» **PROBLEM STATEMENT**: Type out the entries again, keeping every word unchanged.

» **DATA EXTRACTS**:
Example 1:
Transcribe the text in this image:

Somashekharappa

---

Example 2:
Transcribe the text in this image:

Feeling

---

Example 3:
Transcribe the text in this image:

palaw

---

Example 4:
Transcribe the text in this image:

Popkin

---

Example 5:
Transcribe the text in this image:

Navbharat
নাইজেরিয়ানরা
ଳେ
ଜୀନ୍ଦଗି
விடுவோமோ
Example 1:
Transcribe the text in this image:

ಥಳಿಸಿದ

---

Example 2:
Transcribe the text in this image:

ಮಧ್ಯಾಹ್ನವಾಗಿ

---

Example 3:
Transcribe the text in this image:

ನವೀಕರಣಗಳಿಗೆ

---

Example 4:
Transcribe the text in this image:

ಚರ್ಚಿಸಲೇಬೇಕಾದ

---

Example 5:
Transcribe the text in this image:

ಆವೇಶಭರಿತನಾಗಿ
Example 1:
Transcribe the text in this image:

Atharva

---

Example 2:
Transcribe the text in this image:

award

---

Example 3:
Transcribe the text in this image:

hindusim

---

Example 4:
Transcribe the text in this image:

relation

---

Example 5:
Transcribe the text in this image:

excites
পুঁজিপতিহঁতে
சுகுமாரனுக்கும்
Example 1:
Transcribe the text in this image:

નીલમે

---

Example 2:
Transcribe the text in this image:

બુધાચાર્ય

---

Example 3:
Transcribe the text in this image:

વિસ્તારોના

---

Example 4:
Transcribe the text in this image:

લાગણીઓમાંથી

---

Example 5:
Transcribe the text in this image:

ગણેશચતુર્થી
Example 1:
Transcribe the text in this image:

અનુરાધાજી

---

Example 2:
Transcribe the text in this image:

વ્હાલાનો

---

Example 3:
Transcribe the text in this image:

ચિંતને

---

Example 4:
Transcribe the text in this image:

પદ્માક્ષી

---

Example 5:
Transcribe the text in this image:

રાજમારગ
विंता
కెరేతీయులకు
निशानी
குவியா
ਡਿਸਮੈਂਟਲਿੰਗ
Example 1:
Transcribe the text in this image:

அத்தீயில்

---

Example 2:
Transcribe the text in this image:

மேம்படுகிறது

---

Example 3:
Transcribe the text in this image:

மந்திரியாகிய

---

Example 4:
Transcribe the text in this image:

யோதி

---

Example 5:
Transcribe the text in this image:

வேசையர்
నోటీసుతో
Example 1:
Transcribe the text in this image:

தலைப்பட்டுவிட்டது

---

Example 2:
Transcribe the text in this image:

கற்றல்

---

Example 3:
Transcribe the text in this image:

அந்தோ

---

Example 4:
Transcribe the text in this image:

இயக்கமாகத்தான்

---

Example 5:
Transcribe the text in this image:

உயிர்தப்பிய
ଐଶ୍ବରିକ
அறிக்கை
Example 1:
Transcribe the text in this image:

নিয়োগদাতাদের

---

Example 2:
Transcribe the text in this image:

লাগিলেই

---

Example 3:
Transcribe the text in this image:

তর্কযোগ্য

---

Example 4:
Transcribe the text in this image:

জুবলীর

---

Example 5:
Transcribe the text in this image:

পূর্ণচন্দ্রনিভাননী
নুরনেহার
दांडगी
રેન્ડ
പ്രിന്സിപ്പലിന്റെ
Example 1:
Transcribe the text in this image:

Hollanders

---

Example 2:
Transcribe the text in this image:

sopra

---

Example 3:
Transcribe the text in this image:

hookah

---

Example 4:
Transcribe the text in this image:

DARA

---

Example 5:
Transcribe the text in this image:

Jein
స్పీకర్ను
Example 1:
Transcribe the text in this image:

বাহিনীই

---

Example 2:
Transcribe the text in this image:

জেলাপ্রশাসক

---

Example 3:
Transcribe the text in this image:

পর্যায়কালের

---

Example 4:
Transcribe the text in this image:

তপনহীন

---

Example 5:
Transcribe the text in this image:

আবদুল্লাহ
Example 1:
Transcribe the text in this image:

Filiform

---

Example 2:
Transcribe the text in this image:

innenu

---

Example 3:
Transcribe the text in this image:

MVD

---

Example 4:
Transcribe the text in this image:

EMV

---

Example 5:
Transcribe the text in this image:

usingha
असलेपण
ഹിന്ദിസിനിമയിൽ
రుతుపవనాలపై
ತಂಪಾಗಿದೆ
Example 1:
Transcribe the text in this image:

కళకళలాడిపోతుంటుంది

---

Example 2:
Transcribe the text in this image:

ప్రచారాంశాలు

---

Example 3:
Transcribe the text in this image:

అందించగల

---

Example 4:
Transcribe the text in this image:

» **EXERCISE ANSWER**:
Example 1:
Transcribe the text in this image:

Somashekharappa

---

Example 2:
Transcribe the text in this image:

Feeling

---

Example 3:
Transcribe the text in this image:

palaw

---

Example 4:
Transcribe the text in this image:

Popkin

---

Example 5:
Transcribe the text in this image:

Navbharat
নাইজেরিয়ানরা
ଳେ
ଜୀନ୍ଦଗି
விடுவோமோ
Example 1:
Transcribe the text in this image:

ಥಳಿಸಿದ

---

Example 2:
Transcribe the text in this image:

ಮಧ್ಯಾಹ್ನವಾಗಿ

---

Example 3:
Transcribe the text in this image:

ನವೀಕರಣಗಳಿಗೆ

---

Example 4:
Transcribe the text in this image:

ಚರ್ಚಿಸಲೇಬೇಕಾದ

---

Example 5:
Transcribe the text in this image:

ಆವೇಶಭರಿತನಾಗಿ
Example 1:
Transcribe the text in this image:

Atharva

---

Example 2:
Transcribe the text in this image:

award

---

Example 3:
Transcribe the text in this image:

hindusim

---

Example 4:
Transcribe the text in this image:

relation

---

Example 5:
Transcribe the text in this image:

excites
পুঁজিপতিহঁতে
சுகுமாரனுக்கும்
Example 1:
Transcribe the text in this image:

નીલમે

---

Example 2:
Transcribe the text in this image:

બુધાચાર્ય

---

Example 3:
Transcribe the text in this image:

વિસ્તારોના

---

Example 4:
Transcribe the text in this image:

લાગણીઓમાંથી

---

Example 5:
Transcribe the text in this image:

ગણેશચતુર્થી
Example 1:
Transcribe the text in this image:

અનુરાધાજી

---

Example 2:
Transcribe the text in this image:

વ્હાલાનો

---

Example 3:
Transcribe the text in this image:

ચિંતને

---

Example 4:
Transcribe the text in this image:

પદ્માક્ષી

---

Example 5:
Transcribe the text in this image:

રાજમારગ
विंता
కెరేతీయులకు
निशानी
குவியா
ਡਿਸਮੈਂਟਲਿੰਗ
Example 1:
Transcribe the text in this image:

அத்தீயில்

---

Example 2:
Transcribe the text in this image:

மேம்படுகிறது

---

Example 3:
Transcribe the text in this image:

மந்திரியாகிய

---

Example 4:
Transcribe the text in this image:

யோதி

---

Example 5:
Transcribe the text in this image:

வேசையர்
నోటీసుతో
Example 1:
Transcribe the text in this image:

தலைப்பட்டுவிட்டது

---

Example 2:
Transcribe the text in this image:

கற்றல்

---

Example 3:
Transcribe the text in this image:

அந்தோ

---

Example 4:
Transcribe the text in this image:

இயக்கமாகத்தான்

---

Example 5:
Transcribe the text in this image:

உயிர்தப்பிய
ଐଶ୍ବରିକ
அறிக்கை
Example 1:
Transcribe the text in this image:

নিয়োগদাতাদের

---

Example 2:
Transcribe the text in this image:

লাগিলেই

---

Example 3:
Transcribe the text in this image:

তর্কযোগ্য

---

Example 4:
Transcribe the text in this image:

জুবলীর

---

Example 5:
Transcribe the text in this image:

পূর্ণচন্দ্রনিভাননী
নুরনেহার
दांडगी
રેન્ડ
പ്രിന്സിപ്പലിന്റെ
Example 1:
Transcribe the text in this image:

Hollanders

---

Example 2:
Transcribe the text in this image:

sopra

---

Example 3:
Transcribe the text in this image:

hookah

---

Example 4:
Transcribe the text in this image:

DARA

---

Example 5:
Transcribe the text in this image:

Jein
స్పీకర్ను
Example 1:
Transcribe the text in this image:

বাহিনীই

---

Example 2:
Transcribe the text in this image:

জেলাপ্রশাসক

---

Example 3:
Transcribe the text in this image:

পর্যায়কালের

---

Example 4:
Transcribe the text in this image:

তপনহীন

---

Example 5:
Transcribe the text in this image:

আবদুল্লাহ
Example 1:
Transcribe the text in this image:

Filiform

---

Example 2:
Transcribe the text in this image:

innenu

---

Example 3:
Transcribe the text in this image:

MVD

---

Example 4:
Transcribe the text in this image:

EMV

---

Example 5:
Transcribe the text in this image:

usingha
असलेपण
ഹിന്ദിസിനിമയിൽ
రుతుపవనాలపై
ತಂಪಾಗಿದೆ
Example 1:
Transcribe the text in this image:

కళకళలాడిపోతుంటుంది

---

Example 2:
Transcribe the text in this image:

ప్రచారాంశాలు

---

Example 3:
Transcribe the text in this image:

అందించగల

---

Example 4:
Transcribe the text in this image:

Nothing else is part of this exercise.